There is no clear evidence that modern life’s stress or a steady diet of fast food causes stomach and small intestine ulcers, but they are still common in our society: one out of every ten Americans will experience the burning, gnawing abdominal pain of a peptic (or gastric) ulcer at some point in their lives.
Peptic ulcers are holes or cracks in the protective lining of the duodenum (the upper section of the small intestine) or the stomach, which are in touch with stomach acids and enzymes. Duodenal ulcers occur more frequently than stomach ulcers.
Esophageal ulcers are very uncommon, forming in the oesophagus (or swallowing tube) as a result of pharmaceutical exposure, such as some antibiotics or anti-inflammatories, or alcohol addiction.
Until the mid-1980s, conventional thinking held that ulcers were caused by stress, a hereditary proclivity for increased stomach acid output, and bad living practises (including overindulging in rich and fatty foods, alcohol, caffeine, and tobacco). It was thought that such impacts lead to the accumulation of stomach acids, which destroy the protective lining of the stomach, duodenum, or oesophagus.
While increased stomach acid output undoubtedly contributes to the formation of ulcers, a relatively new viewpoint contends that bacterial infection is the major cause of peptic ulcers. Indeed, studies undertaken since the mid-1980s have revealed that the bacterium Helicobacter pylori (H. pylori) is present in more than 90% of duodenal ulcers and around 80% of stomach ulcers. However, new data show that such numbers are dropping.
Other variables appear to contribute to ulcer development, particularly in people infected with H. pylori:
- Overuse of over-the-counter painkillers (such as aspirin, ibuprofen, and naproxen)
- Heavy alcohol use
- Psychological stress
Other research indicates that stomach ulcers are more common in elderly persons.
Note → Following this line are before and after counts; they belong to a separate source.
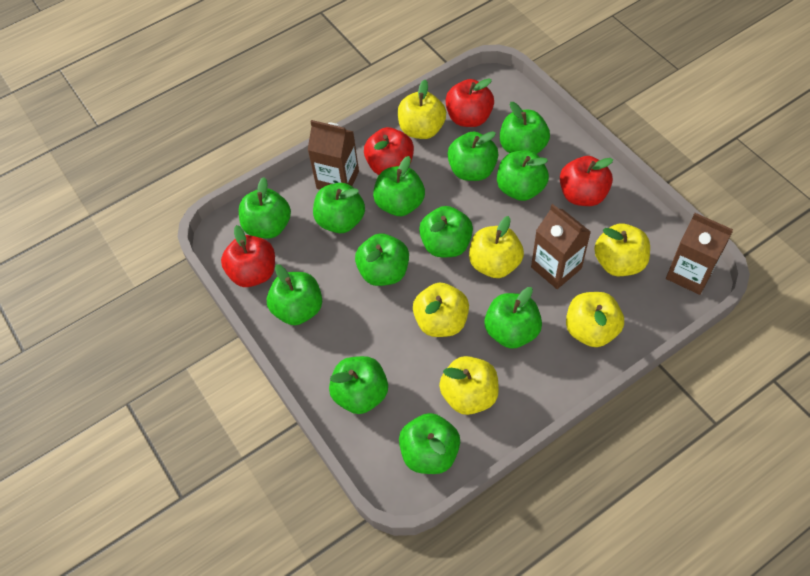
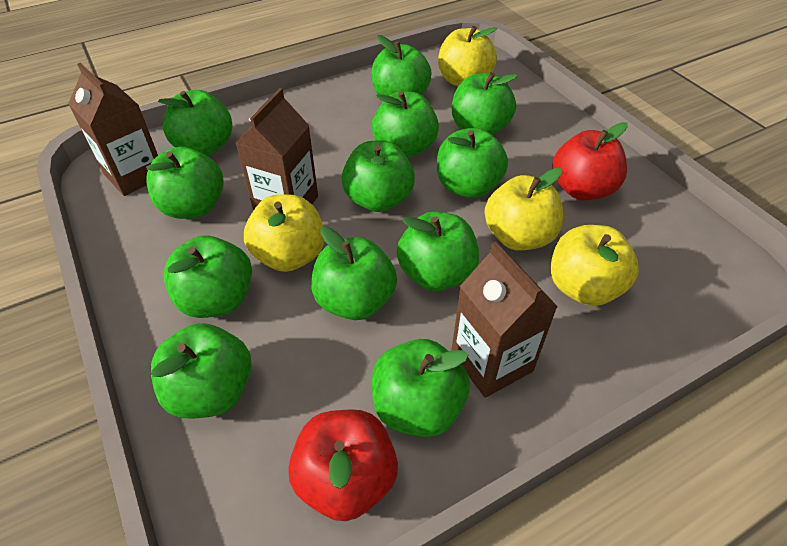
red apple: [221,225,275,287] [364,127,414,175] [445,78,494,127] [560,156,613,206] = 4 -> [288,409,398,521] [552,122,628,200] = 2
yellow apple: [398,80,446,139] [413,283,469,337] [439,356,499,415] [469,216,524,278] [566,292,624,347] [594,223,650,276] = 6 -> [244,194,324,272] [438,26,497,86] [485,168,563,251] [550,225,639,306] = 4

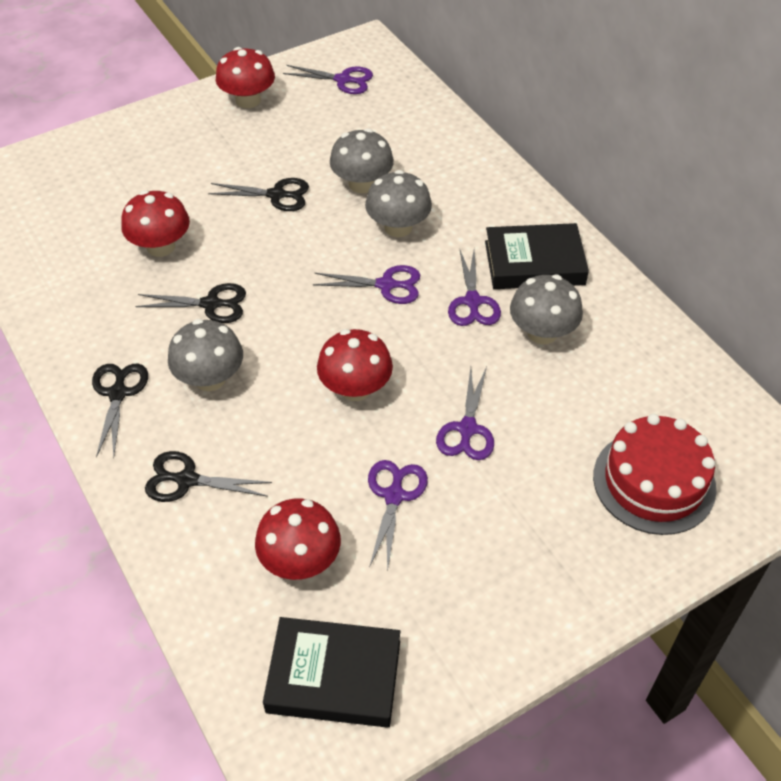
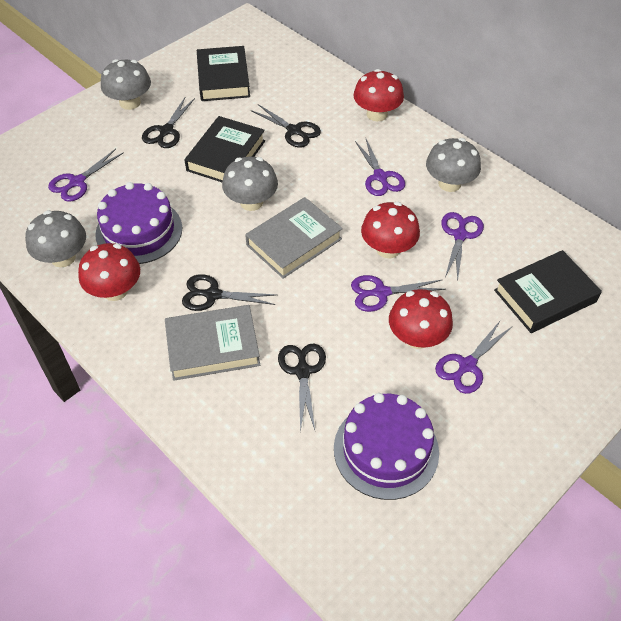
black book: [263,617,400,728] [485,223,589,289] = 2 -> [185,116,265,182] [197,46,250,101] [494,250,602,333] = 3
grey book: none = 0 -> [165,305,260,381] [245,197,343,279] = 2
purple cake: none = 0 -> [95,182,182,264] [334,393,439,500] = 2
red cake: [593,414,717,535] = 1 -> none = 0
This might be due to:
- Arthritic is common among the elderly, and relieving arthritis pain may include taking aspirin or ibuprofen on a regular basis.
- The pylorus (the valve between the stomach and the duodenum) relaxes with age, allowing excess bile (a chemical generated in the liver to promote digestion) to leak into the stomach and erode the stomach lining.
People with type A blood are also more prone to develop malignant stomach ulcers for unknown reasons.
Duodenal ulcers are more common in patients with type O blood, presumably because they lack the material on the surface of blood cells that protects the duodenal lining.
If your doctor suspects you have a peptic ulcer, they will most likely begin with a physical exam and certain tests:
- They’ll feel your stomach and ask whether you’ve had any soreness, pain, or bloating. They may use a stethoscope to listen for any noises coming from your stomach.
- The next step will be to conduct tests to search for H. pylori bacteria. For these, your doctor may collect blood, stool, or breath samples from you.
- In certain situations, especially if you’re older and your symptoms include weight loss or loss of appetite, they may use a long, flexible tube called an endoscope to examine your neck and stomach for indications of an ulcer. (You will be given sleeping medication.) A tiny sample of tissue from an ulcer can also be taken with an endoscope and examined in a laboratory.
- Before taking X-rays of your stomach, they may ask you to consume a milky liquid called barium. This drink covers your digestive tract, making issues like ulcers more visible.
If you have a peptic ulcer, your doctor will propose a treatment strategy based on the source of the problem:
- The most frequent treatment is a combination of antibiotics to kill the H. pylori bacteria and medicines to reduce stomach acid. Proton pump inhibitors (such as Aciphex or Nexium) and antibiotics are common examples. PPIs will be prescribed to you for several weeks.
- You must stop taking over-the-counter pain relievers if they are the cause of your ulcer.
- They may also provide a protectant, which encapsulates ulcers to protect them from stomach acid.
Lifestyle changes can help, too. You might need to:
- Quit smoking.
- Drink less alcohol or caffeine.
- Stay away from foods that make your symptoms worse.
After treatment, your doctor may want to keep a close eye on you, depending on:
- The size of your ulcer and where it was
- How well the treatment worked
- If you had any other problems
If left untreated, an ulcer can lead to significant complications such as gastrointestinal haemorrhage. Untreated ulcers can potentially cause a hole in your stomach, which may require surgery to repair.